January 2020: My first clear scan! I am officially NED (no evidence of disease)! Even better, my oncologist says I do not have to do mop-up chemo, as it had taken so long to heal from the last procedure that she feels it may not be necessary.
March 2020: My two-month scan shows evidence of two new spots on my liver - just as we are starting to watch news conferences about something called COVID-19. New York seems to be the epicenter of the breakout, so we secure MSK's approval to be treated locally, and I resume treatment. I do 5 cycles of FOLFIRI, and when a scan shows only modest reduction, we add back Vectibix for the next 5 cycles, and I have a significantly better response, in fact...
October 2020: Clear scans! Back to NED! (But my local oncologist warns me that a full pathological response to solely chemo is rare, and I should be prepared for it to come back - and unfortunately, she turns out to be right.
March 2021: My scan seems to show something new, but Dr Kemeny isn't totally sure the radiologist is right, and wants to rescan in a month. We sigh heavily and book a trip to Hawaii using points that same evening.
April 2021: The rescan confirms the cancer is back, and that I will need to resume chemo. I discuss with Dr Kemeny what chemo cocktail makes the most sense, and we arrive at the same conclusion: 5FU + Vectibix seem to be the power players for me, so that becomes the plan - she suggests just one cycle, then hopefully an ablation.
May 2021: Dr Kemeny and the interventional radiologist start talking, and decide that four cycles would be better than one prior to radiation; so that becomes the new plan.
June 2021: Clear scans - always a good thing, but in this case not quite what we want, as it means ablation cannot happen as the disease cannot be visualized. Which means resuming chemo. I try not to swear.
November 2021: The spot that disappeared now reappears on a scan, but it is not eligible for ablation; so I head back to MSK after Thanksgiving for six rounds of radiation.

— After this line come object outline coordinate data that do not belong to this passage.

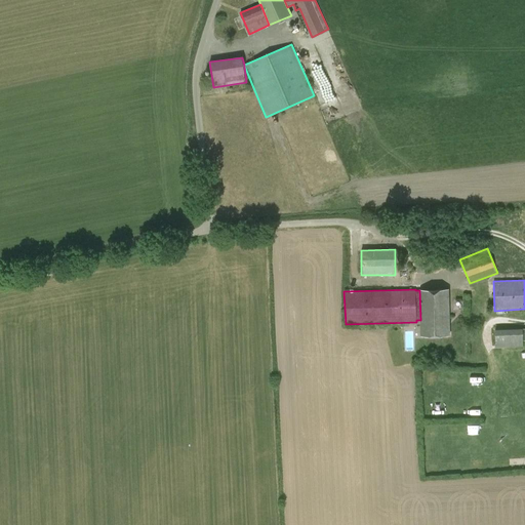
[(420,335),(449,335),(448,289),(419,290),(420,320),(420,335)]
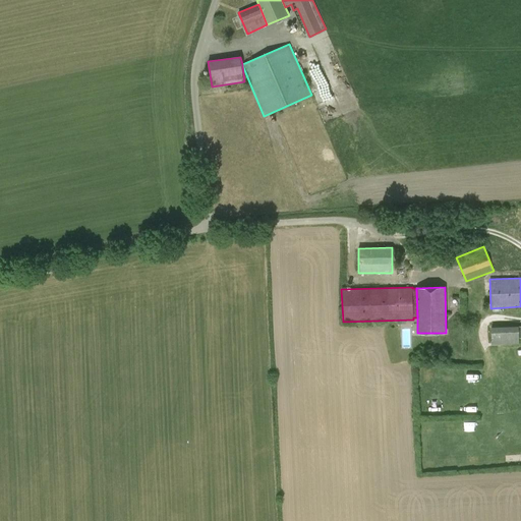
[(491,327),(491,344),(519,344),(519,327),(491,327)]
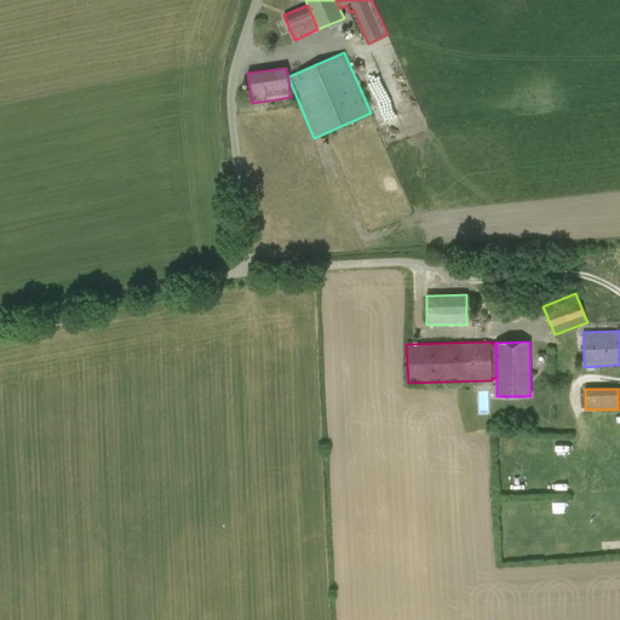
All buildings are outlined.
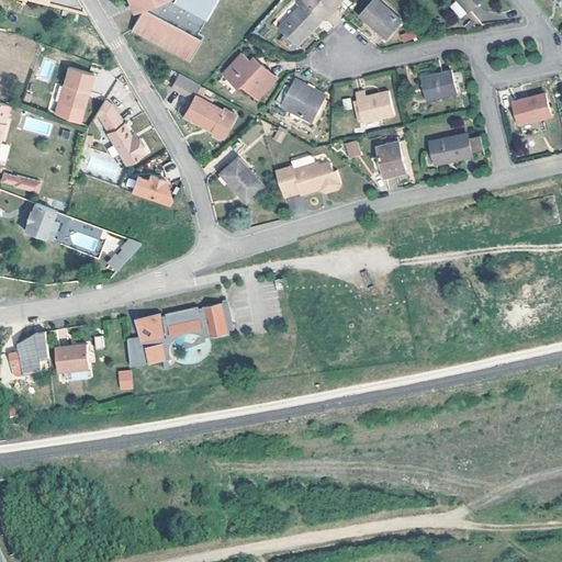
[(128,0),(133,11),(144,7),(159,0),(128,0)]
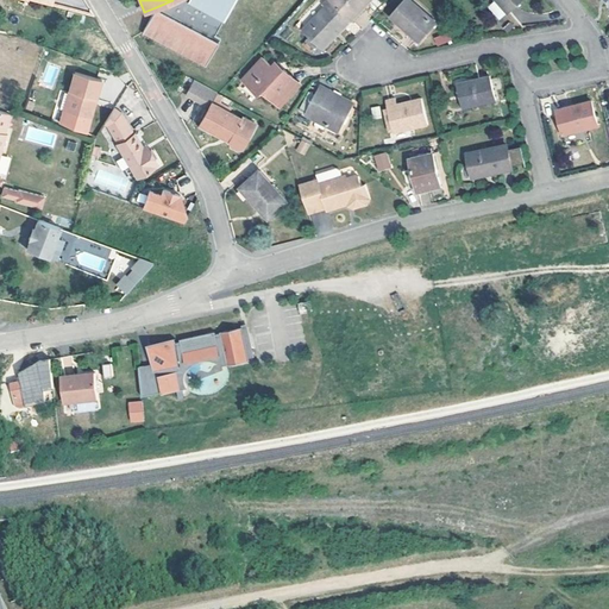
[(187,0),(224,19),(233,0),(187,0)]
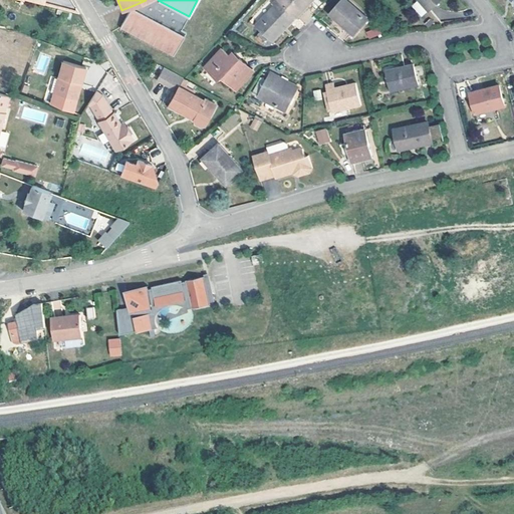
[(294,15),(276,0),(274,0),(270,4),(272,6),(254,25),(270,40),(294,15)]
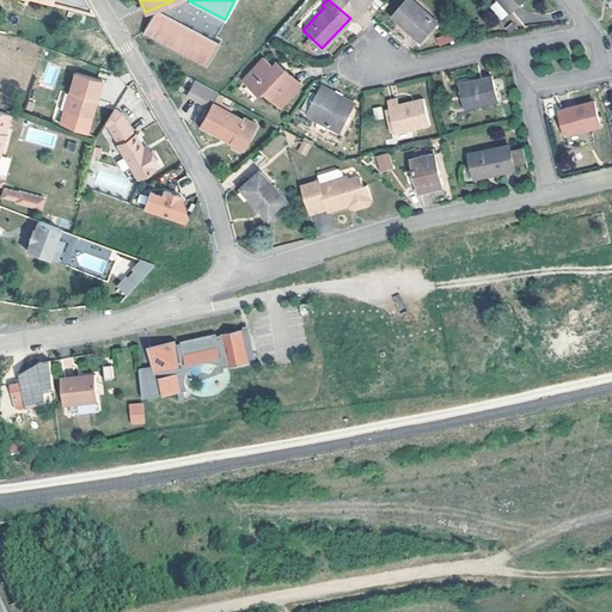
[(329,0),(350,18),(367,0),(329,0)]
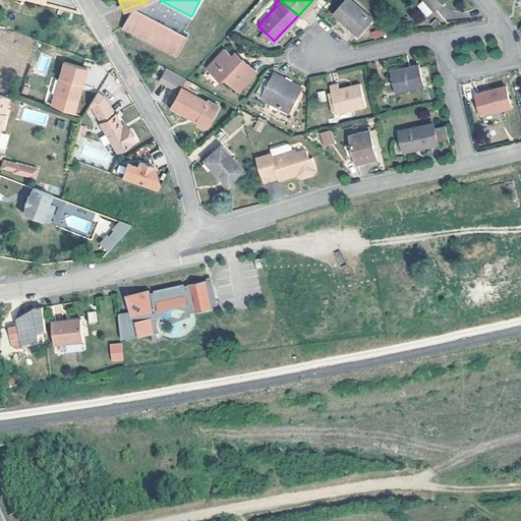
[(371,17),(351,0),(343,0),(334,12),(358,34),(371,17)]
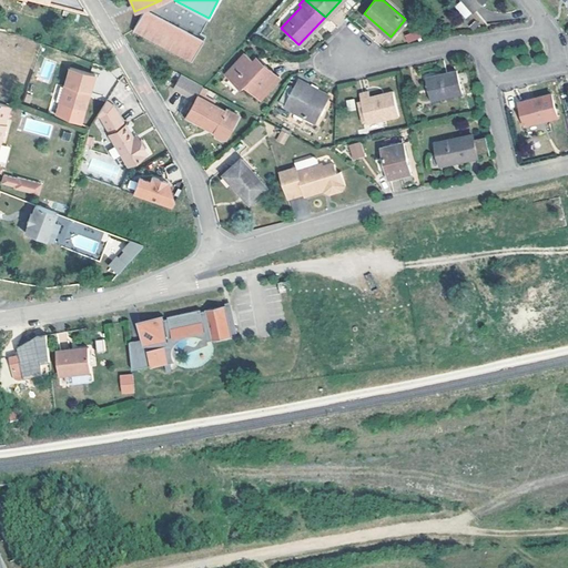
[(463,0),(464,1),(474,12),(487,0),(463,0)]
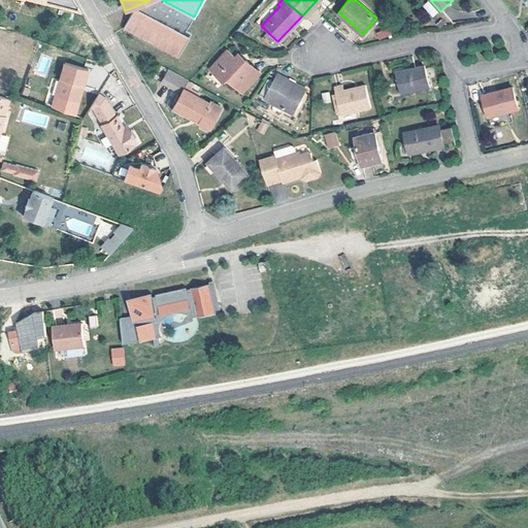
[(431,20),(440,11),(431,1),(422,8),(431,20)]
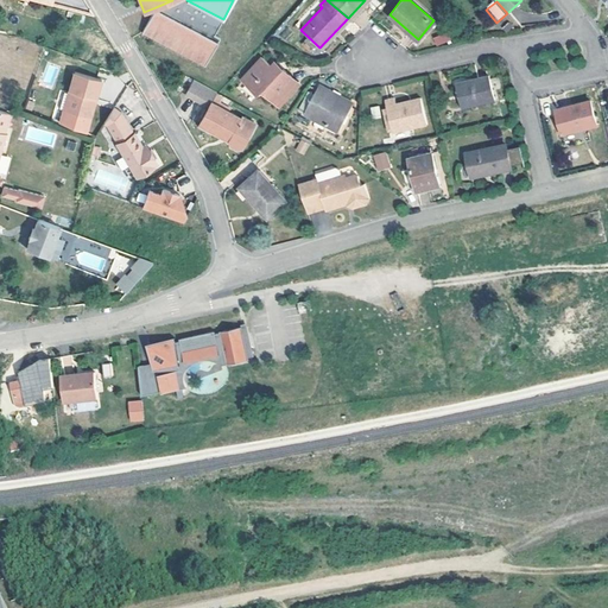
[(219,40),(156,7),(141,33),(204,68),(219,40)]
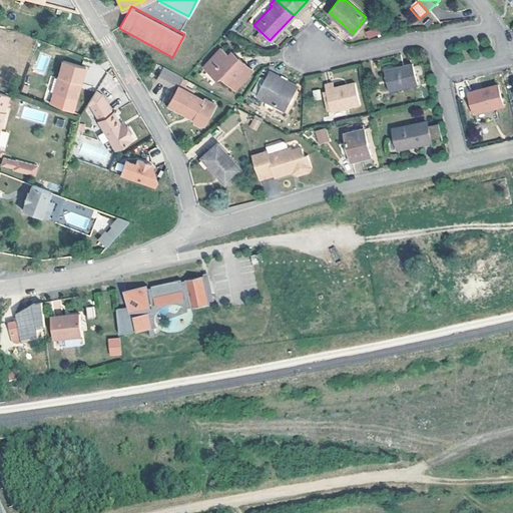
[(366,30),(367,38),(379,36),(378,28),(366,30)]
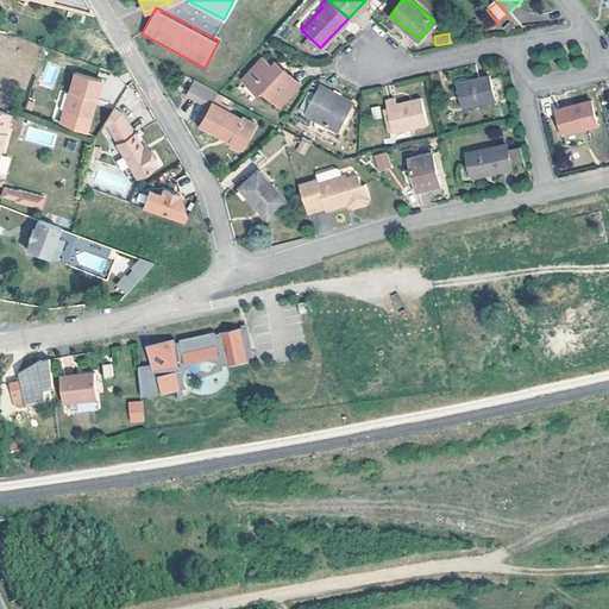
[(261,58),(240,77),(257,94),(262,89),(277,105),(295,86),(288,80),(290,77),(275,61),(269,67),(261,58)]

March 2022: Clear scans - I am back to NED! And between what has been happening with my health and my career, I'm starting to better understand the role that fear plays in my life, as well as a sense of what my life's purpose might be. More than feeling just healthy, I'm feeling healed.
June 2022: My scan revealed a small met on my liver, near the area which had been radiated; and the ablation that never happened is now scheduled for July.
July 2022: Successful ablation at MSK with Dr Constantinos Sofocleous. He had to ablate a bit more than he expected, but the post-procedure PET scan and biopsy were both clear. Labs the next day showed that my liver enzymes had shot up from 17 to 700+, my highest ever; so they filled my HAI pump with steroids and had me start back on Ursidol.
September 2022: Clean scans - I am officially back to NED, just days before my four-year cancer anniversary and the launch of a year-long content series where I share a look back at an accelerated and authentic version of my journey via twice-weekly Substack newsletters on Strive for Five.